While Tanimura's singular vision for the game is clear, he, like Miyazaki before him, is not beyond listening to and acting upon player feedback. In Dark Souls 2, for example, players will be free to warp between the bonfires that provide rare points of safety in the cruel world from the beginning of the game, a feature only unlocked in the latter stages of Dark Souls. The team is also overhauling how the online component to the game works, whereby players are able to invade one another's worlds and do battle against one another. "In the first game some people didn't want to be invaded at all, and there were others who wanted to be attacked regularly," he says. "We're still wrestling with these questions. One thing that's certain though: we want multiplayer to be more understandable to people this time."
The storyline, however, will remain opaque. In contrast to the video game medium's current blockbuster narratives, usually spilled in expensive cutscenes that strain to mimic cinema, Dark Souls was a story told through stutter and landscape. "This isn't going to change," Tanimura says. "Our stance on storytelling at From Software is not in the cinematic drama style that explains a story from A to Z as if the game was a movie. We focus on allowing the player to make their own discoveries, to prod at the universe and see what they can freely find. We are strong believers in this way of telling stories in video games. Our stance has not changed."

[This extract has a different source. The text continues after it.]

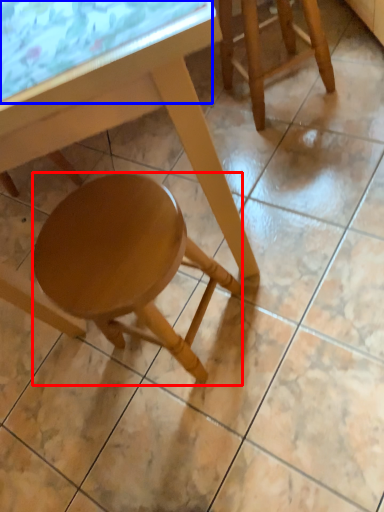
Question: Which object is closer to the camera taking this photo, stool (highlighted by a red box) or glass table (highlighted by a blue box)?

Choices:
 (A) stool
 (B) glass table

Answer: (B)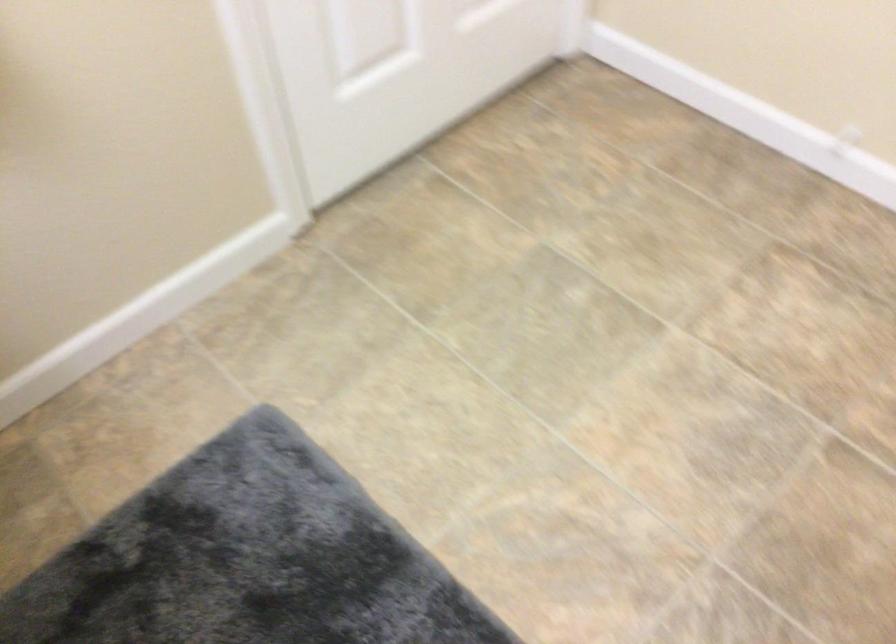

As Dark Souls 2 enters the final development strait (the European beta, during which the game's online integration will be tested, opens this weekend) Tanimura is working harder than ever. What does his family think about it? "I think, right now, they wish that they could see me a bit more," he says. And what do they think about the game?
"My family doesn't play Dark Souls," he says, rather mournfully. "They say it's too hard."